In the past air-gapped systems that are isolated from networks have been considered to be very secure. Yet there have been reports of such systems being breached. These breaches have shown to use unconventional means for communication also known as covert channels such as Acoustic, Electromagnetic, Magnetic, Electric, Optical, and Thermal to transfer data. In this paper, a review of various attack methods that can compromise an air-gapped system is presented along with a summary of how efficient and dangerous a particular method could be. The capabilities of each covert channel are listed to better understand the threat it poses and also some countermeasures to safeguard against such attack methods are mentioned. These attack methods have already been proven to work and awareness of such covert channels for data exfiltration is crucial in various industries.
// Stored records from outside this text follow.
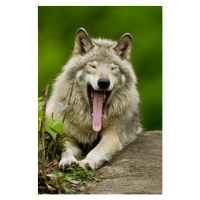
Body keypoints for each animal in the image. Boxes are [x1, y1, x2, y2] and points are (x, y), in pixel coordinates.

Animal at [46, 27, 141, 170]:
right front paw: (67, 161)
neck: (90, 124)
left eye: (113, 68)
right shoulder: (68, 135)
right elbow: (65, 147)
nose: (104, 82)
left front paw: (86, 162)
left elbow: (96, 150)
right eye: (92, 66)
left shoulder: (112, 135)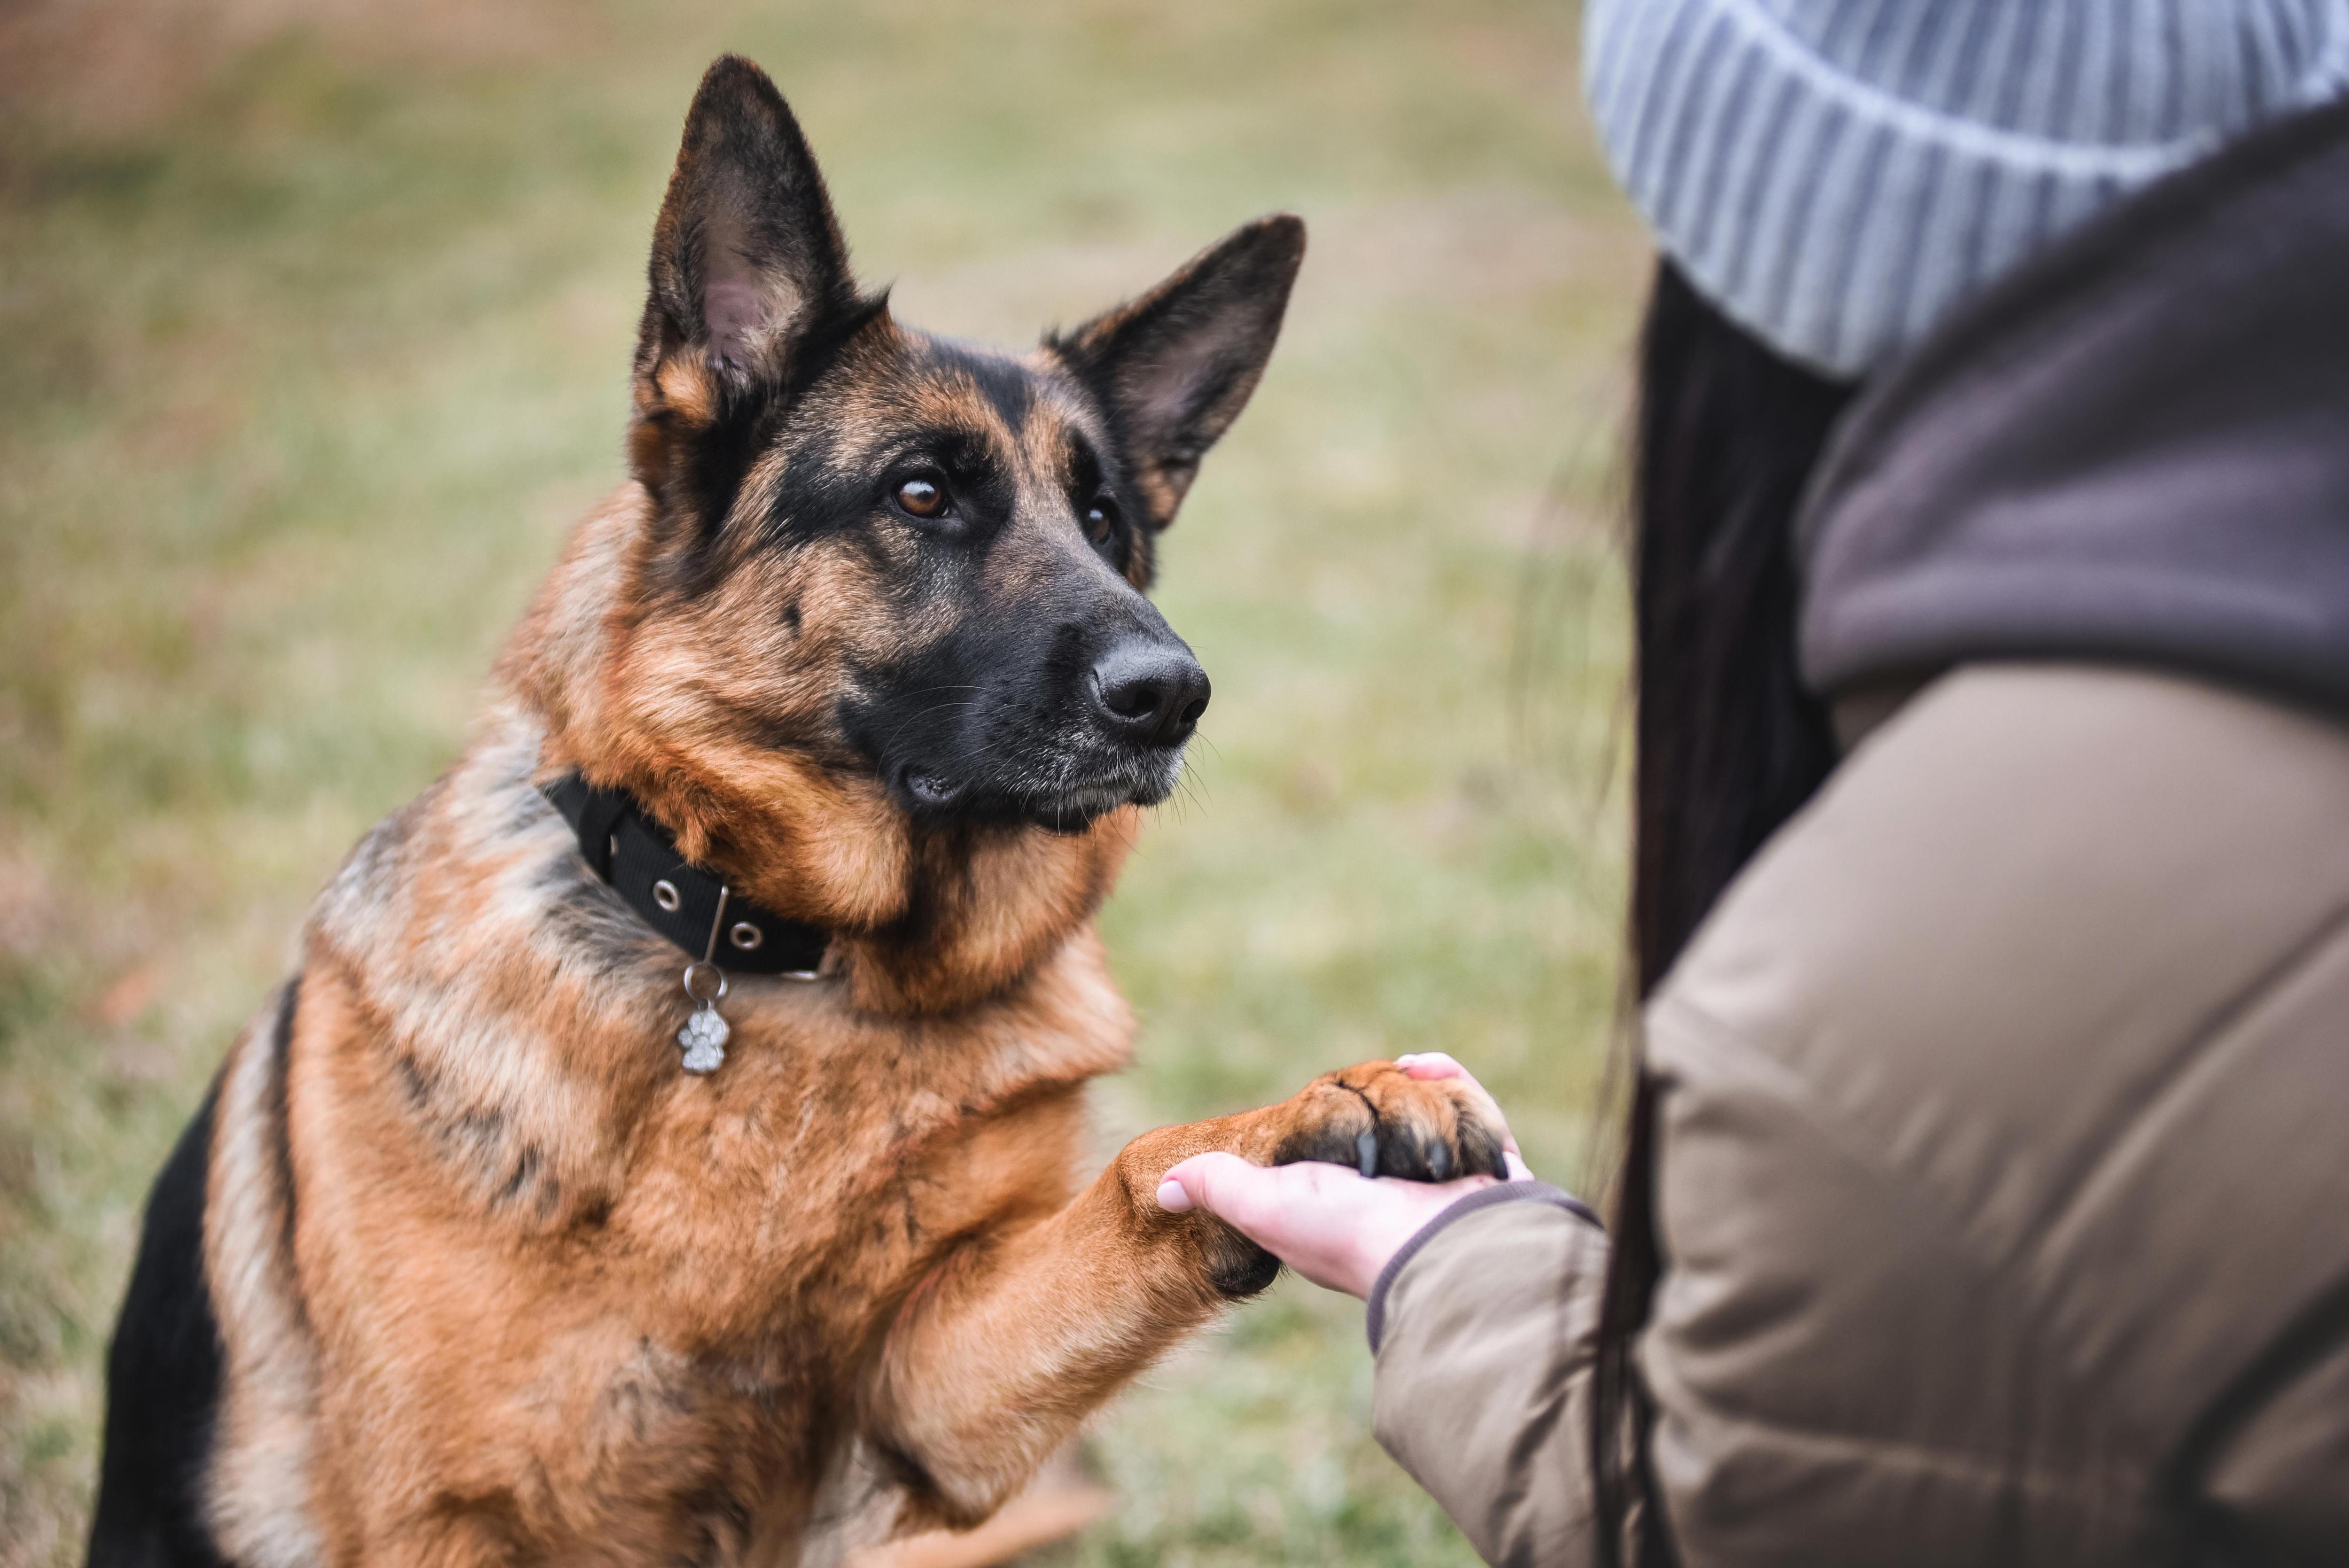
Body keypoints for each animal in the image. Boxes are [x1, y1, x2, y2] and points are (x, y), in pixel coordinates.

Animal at [87, 55, 1503, 1559]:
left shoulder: (926, 1382)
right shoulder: (444, 1510)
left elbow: (1138, 1177)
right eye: (922, 492)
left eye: (1106, 520)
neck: (777, 962)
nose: (1173, 693)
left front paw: (1305, 1113)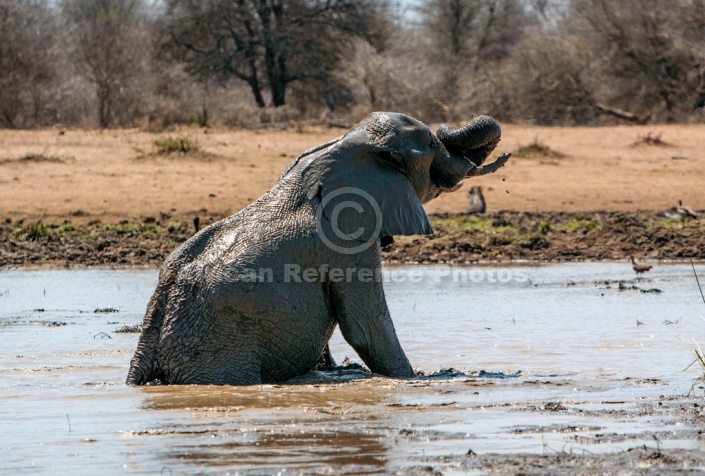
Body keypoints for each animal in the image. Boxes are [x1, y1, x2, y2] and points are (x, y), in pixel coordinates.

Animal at [126, 112, 508, 386]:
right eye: (429, 143)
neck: (339, 145)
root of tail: (145, 352)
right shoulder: (347, 237)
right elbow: (366, 326)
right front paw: (416, 380)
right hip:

The most significant motivation behind calculations in data mining will play out excavation on incomprehensible past examples since the extremely large data size. During late occasions there are numerous phenomenal improvements in data assembling because of the advancement in the field of data innovation. Lately, Privacy issues in data Preservation didn't get a lot of consideration in the process mining network; nonetheless, a few protection safeguarding procedures in data change strategies have been proposed in the data mining network. There are more normal distinction between data mining and cycle mining exist yet there are key contrasts that make protection safeguarding data mining methods inadmissible to mysterious cycle data. Results dependent on the data mining calculation can be utilized in different regions, for example, Showcasing, climate estimating and Picture Examination. It is likewise uncovered that some delicate data has a result of the mining calculation. Here we can safeguard the Privacy by utilizing PPT (Privacy Preservation Techniques) strategies. Important Concept in data mining is privacy preservation Techniques (PPT) because data exchanged between different persons needs security, so that other persons didn't know what actual data transferred between the actual persons. Preservation in data mining deals that not showing the output information / data in the data mining by using various methods while the output data is precious. There are two techniques used for privacy preservation techniques. One is to alter the input information / data and another one is to alter the output information / data. The method is proposed for protection safeguarding in data base environmental factors is data change. This capacity has fuzzy three-sided participation with this strategy for data change to change the first data collection.